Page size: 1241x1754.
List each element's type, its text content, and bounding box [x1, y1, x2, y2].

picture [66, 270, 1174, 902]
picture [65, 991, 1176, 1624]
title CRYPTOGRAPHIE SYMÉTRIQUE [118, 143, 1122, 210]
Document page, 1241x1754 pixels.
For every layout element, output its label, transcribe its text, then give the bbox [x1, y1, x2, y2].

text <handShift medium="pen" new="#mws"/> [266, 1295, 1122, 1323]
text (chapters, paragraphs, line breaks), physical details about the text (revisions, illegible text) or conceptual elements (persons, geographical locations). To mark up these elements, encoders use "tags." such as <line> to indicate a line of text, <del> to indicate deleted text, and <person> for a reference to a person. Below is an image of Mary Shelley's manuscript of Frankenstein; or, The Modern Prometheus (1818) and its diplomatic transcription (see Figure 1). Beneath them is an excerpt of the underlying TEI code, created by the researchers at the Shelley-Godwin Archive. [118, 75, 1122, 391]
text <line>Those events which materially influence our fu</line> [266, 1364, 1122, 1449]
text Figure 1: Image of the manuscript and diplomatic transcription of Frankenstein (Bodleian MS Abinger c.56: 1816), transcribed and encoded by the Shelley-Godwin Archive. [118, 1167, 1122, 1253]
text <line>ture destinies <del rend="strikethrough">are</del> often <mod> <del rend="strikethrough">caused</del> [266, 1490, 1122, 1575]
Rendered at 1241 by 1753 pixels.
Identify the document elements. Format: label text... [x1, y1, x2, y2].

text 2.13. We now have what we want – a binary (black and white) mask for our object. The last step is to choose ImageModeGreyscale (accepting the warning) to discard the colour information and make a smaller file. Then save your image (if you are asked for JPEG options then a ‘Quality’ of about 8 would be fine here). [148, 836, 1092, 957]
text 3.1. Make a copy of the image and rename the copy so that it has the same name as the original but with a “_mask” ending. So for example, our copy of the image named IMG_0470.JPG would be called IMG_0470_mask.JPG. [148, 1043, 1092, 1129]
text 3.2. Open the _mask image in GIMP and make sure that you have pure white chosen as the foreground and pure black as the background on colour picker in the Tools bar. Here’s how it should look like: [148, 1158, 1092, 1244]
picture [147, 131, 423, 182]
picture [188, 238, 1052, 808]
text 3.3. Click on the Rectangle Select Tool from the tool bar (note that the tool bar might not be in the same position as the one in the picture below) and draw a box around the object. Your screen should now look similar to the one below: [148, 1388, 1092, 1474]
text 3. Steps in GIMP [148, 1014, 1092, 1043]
━━━━━━
=== Task goal ===
Count how many rows above contain the string "label", treating uppercase and lowercase as different, and reply with only that number.

=== Problem solution ===
2